China's biggest-yet blockbuster is a big, busy movie that simply refuses to settle down into something engaging. But its ticking-timebomb plot holds the interest. With the sun dying, the world is engulfed with floods, fires, droughts, storms and mass extinctions. So humans band together to move the earth into another solar system, a journey that will take 2,500 years as giant engines propel the planet like a ship, while humans live in giant underground cities. Now 17 years later, teens Qi and Duoduo (Qu and Jaho) skip school and steal thermal suits so they can go to the icy surface. But Jupiter's gravitational pull is too strong, and Earth is in danger of colliding with it. With the engines failing, mankind's survival depends on Qi and Duoduo and a rag-tag group, while Qi's father Peiqiang (Jing) and his Russian cohort Makalov (Sharogradskiy) try to help from the advance navigation ship.

The plot is fairly simplistic, but it's overcomplicated with extra characters and nonstop action chaos. A variety of cool settings are rendered with with elaborate sets and digital effects. And the pacing is relentless, zipping from one cataclysmic set-piece to the next on a scale that might make Roland Emmerich envious. Even if the direction and editing are a mess, the driving energy that holds the interest. And there are quite a few outrageously emotional and heroic moments, plus some solid humour, such as when one frustrated man empties his gun at Jupiter. Or when a group of teens figures out how to save the world with science! It's a shame the film isn't more coherent, because it's big idea is intriguing (it's based on a novel by Cixin Liu). Perhaps having one or two writers, instead of the eight who are credited, might have given the film more focus.

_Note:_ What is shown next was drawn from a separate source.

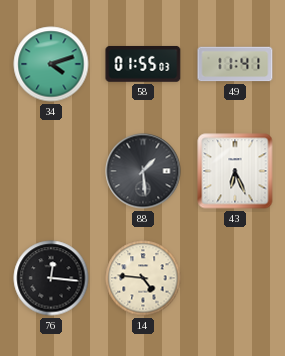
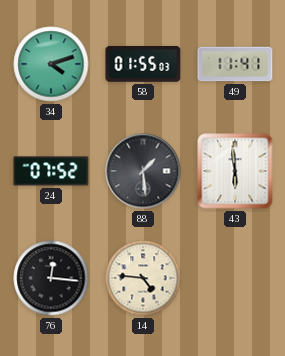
24: none -> 07:52
43: 6:26 -> 5:59
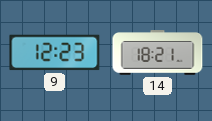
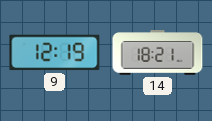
9: 12:23 -> 12:19
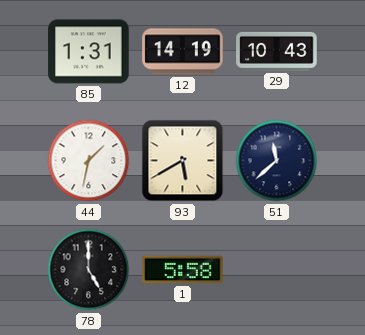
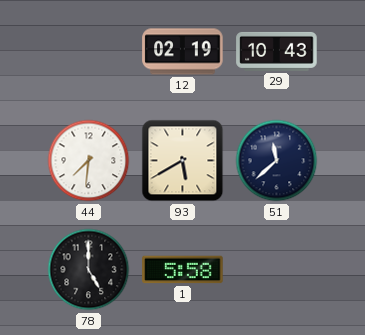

See also: THE WANDERING EARTH II (2023)



General Magic
dir Sarah Kerruish, Matt Maude; scr Sarah Kerruish, Jonathan Key, Matt Maude
with Andy Hertzfeld, Joanna Hoffman, John Sculley, Marc Porat, Tony Fadell, Michael Stern, Megan Smith, Bill Atkinson, David Hoffman
18/US 1h33 ****

Silicon Valley is apparently full of stories of people inventing the right thing at the wrong time, paving the way for future technology. This pacey documentary traces the fortunes of the team behind General Magic, the most important company that nobody's ever heard of. Inspired by the idea of inventing a new future, Marc Porat imagined the ideal tech beyond the personal computer and designed what we know now as the smartphone in 1989, before mobile phones or internet existed. His team set out to create a tiny device with personal value like jewellery, indispensable, much more than either phone or computer. The staff was the cream of the crop, a spin-off of Apple with a rock star development team. But the public wasn't ready for this yet, and without mass interest, the company failed. Team members who knew this would still be the future went off to create things like eBay and LinkedIn, and years later later the iPod, iPhone and Android.

The film combines new interviews with archival footage, home video and news clips that remind just how much technology has changed since 1990. It's fascinating to watch these young people dream big, coming up with ideas that were wild back then but are everyday now. And to see them develop the hardware to make it work is astonishing, especially as they are creating objects from the ground up. This is a story of unfettered idealism, working to better the world rather than to make a lot of money. It's a vivid depiction of how failure is actually the beginning, not the end. This company was so far ahead of its time that it collapsed, and yet it still changed the lives of literally billions of people.